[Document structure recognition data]
◇ ◇ ◇ ◇
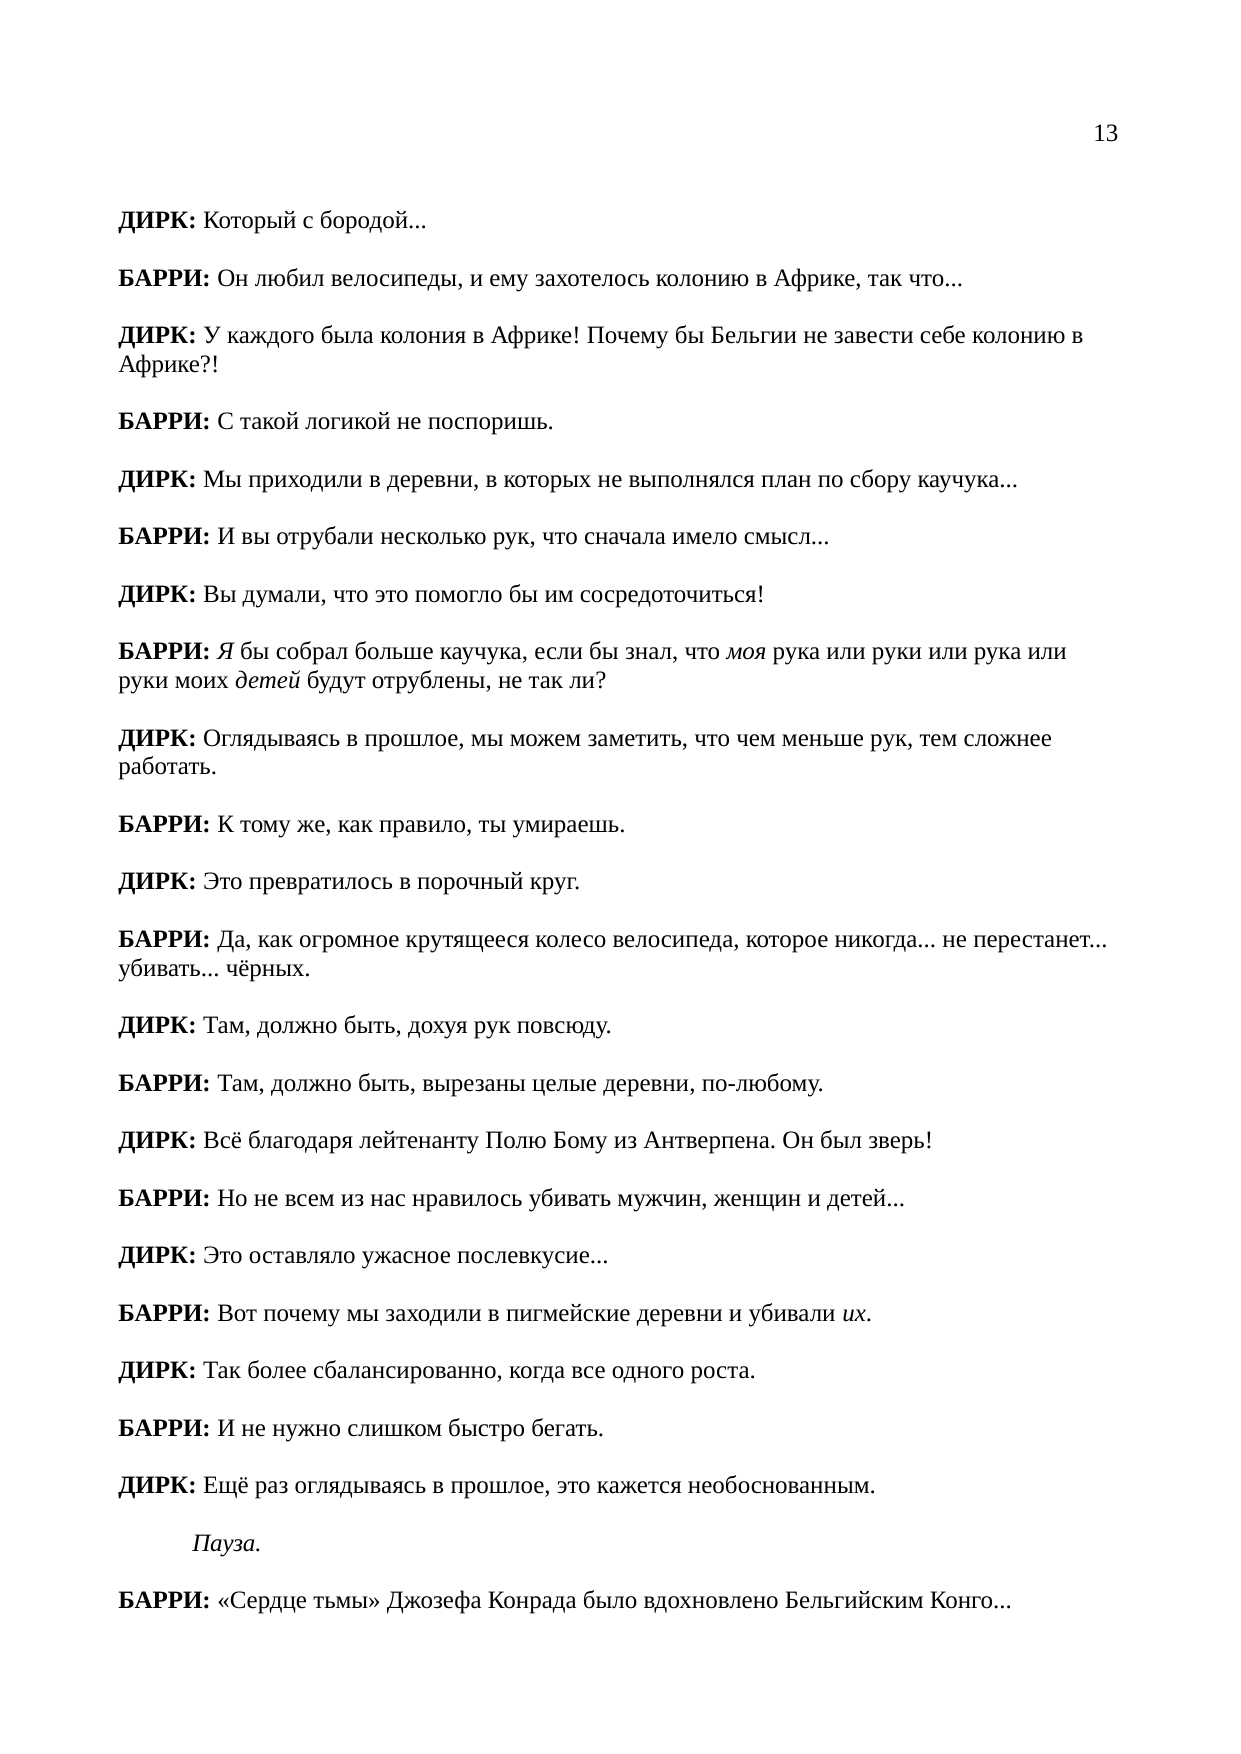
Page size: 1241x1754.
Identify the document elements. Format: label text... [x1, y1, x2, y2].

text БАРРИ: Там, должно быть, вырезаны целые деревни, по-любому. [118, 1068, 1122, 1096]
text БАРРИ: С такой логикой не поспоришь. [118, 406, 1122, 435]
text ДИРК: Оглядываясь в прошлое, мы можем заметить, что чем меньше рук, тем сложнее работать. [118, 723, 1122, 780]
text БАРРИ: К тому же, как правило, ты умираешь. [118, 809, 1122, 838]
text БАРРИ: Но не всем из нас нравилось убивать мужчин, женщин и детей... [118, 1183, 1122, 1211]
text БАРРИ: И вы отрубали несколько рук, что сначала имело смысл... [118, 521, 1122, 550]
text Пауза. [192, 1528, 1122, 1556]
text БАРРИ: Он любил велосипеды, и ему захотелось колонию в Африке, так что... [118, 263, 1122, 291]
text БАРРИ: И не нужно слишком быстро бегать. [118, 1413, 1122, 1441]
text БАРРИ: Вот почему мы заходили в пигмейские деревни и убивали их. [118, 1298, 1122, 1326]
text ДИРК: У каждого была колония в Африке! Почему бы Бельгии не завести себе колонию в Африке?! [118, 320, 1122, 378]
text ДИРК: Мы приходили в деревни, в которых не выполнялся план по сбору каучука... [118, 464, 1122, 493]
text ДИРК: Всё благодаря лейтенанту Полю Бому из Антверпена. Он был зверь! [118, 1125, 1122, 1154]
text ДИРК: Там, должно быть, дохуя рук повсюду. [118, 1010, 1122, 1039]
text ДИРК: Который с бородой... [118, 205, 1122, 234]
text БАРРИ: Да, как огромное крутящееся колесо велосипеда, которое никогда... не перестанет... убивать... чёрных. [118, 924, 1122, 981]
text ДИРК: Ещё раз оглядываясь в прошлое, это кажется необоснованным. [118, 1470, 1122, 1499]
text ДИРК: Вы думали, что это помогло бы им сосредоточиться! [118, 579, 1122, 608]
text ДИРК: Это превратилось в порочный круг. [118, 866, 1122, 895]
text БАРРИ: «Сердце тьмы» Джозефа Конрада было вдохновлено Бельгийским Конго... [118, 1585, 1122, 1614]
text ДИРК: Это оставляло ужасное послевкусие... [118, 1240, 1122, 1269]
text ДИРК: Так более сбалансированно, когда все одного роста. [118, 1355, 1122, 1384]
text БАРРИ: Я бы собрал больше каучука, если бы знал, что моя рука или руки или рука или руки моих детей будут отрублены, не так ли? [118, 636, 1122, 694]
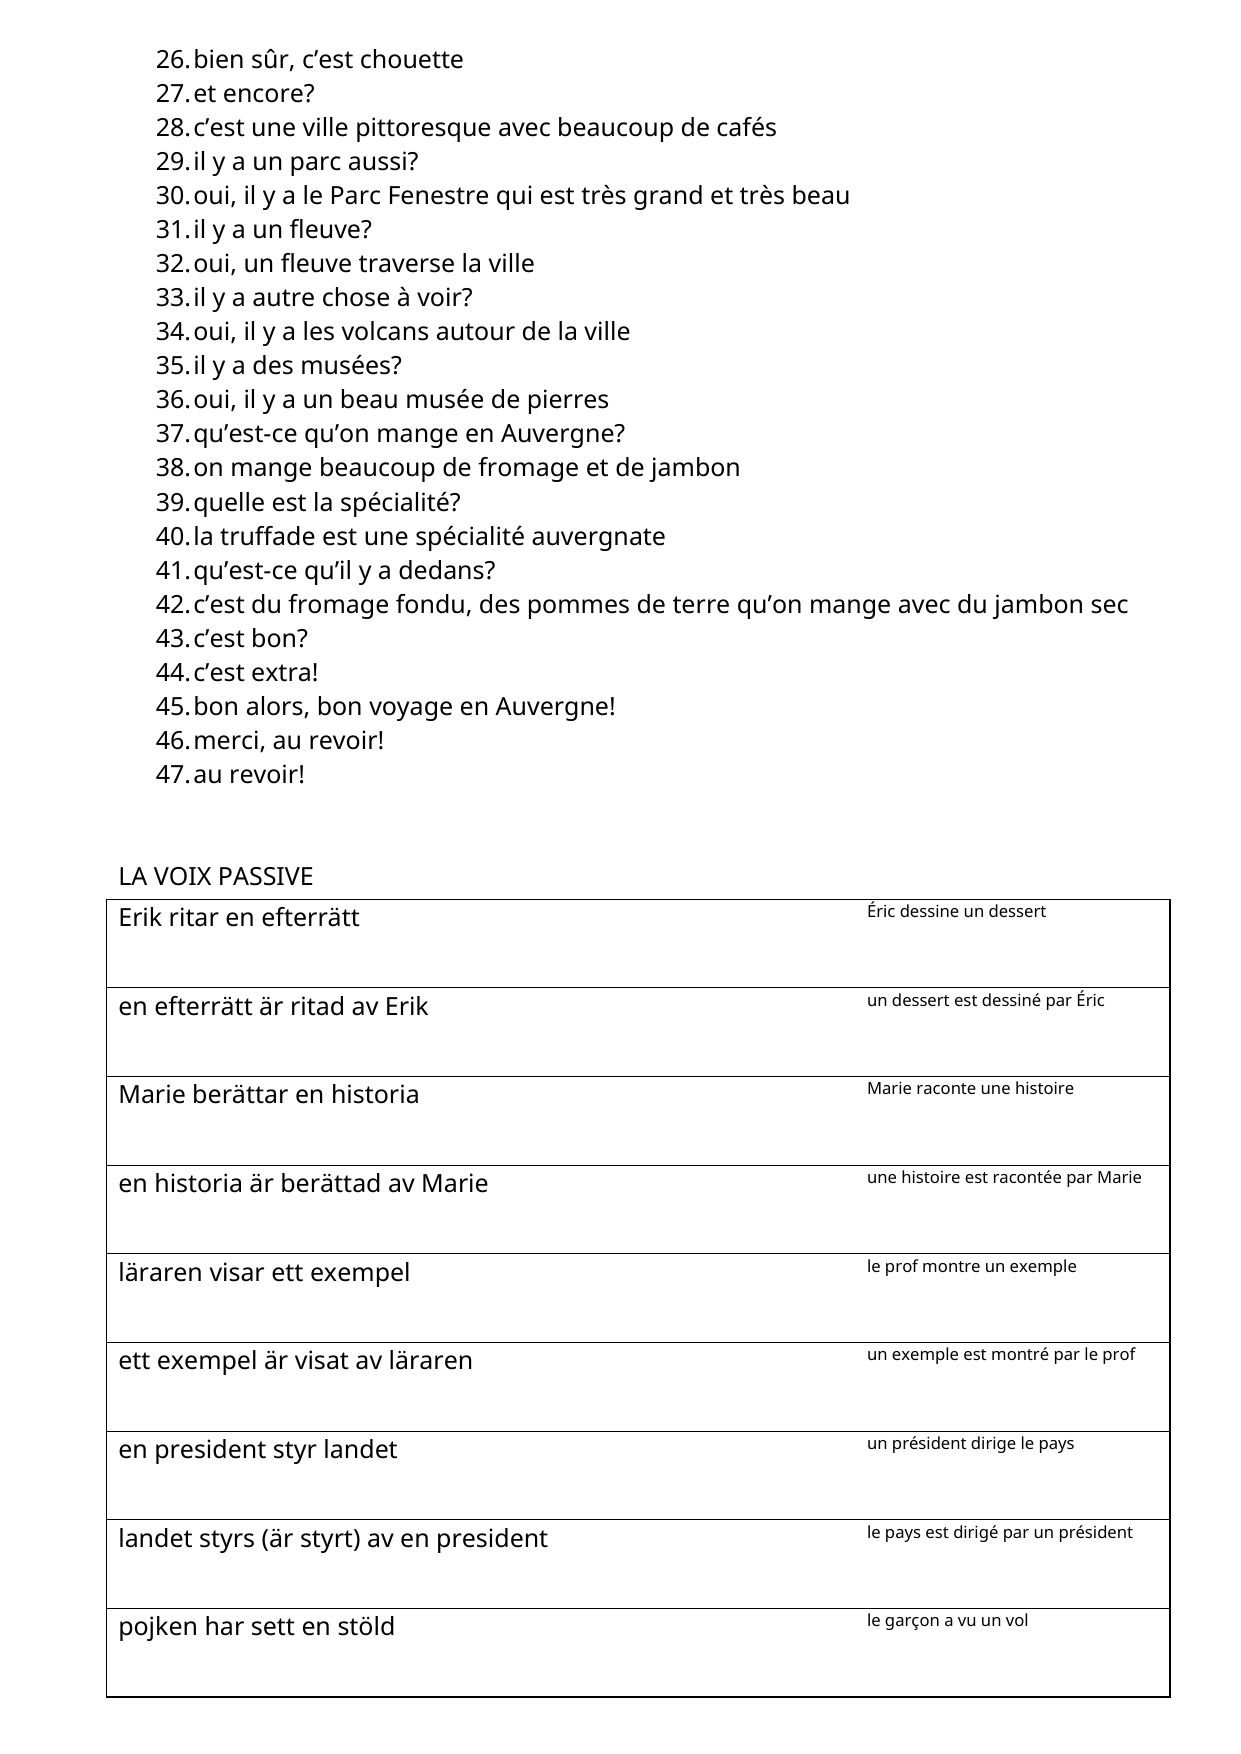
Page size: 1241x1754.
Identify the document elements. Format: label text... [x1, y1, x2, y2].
◇ ◇ ◇ ◇
◆ THE PROBLEM
Your reply should be one number: the count of lines above that hold the word "убивать".

◆ THE ANSWER
2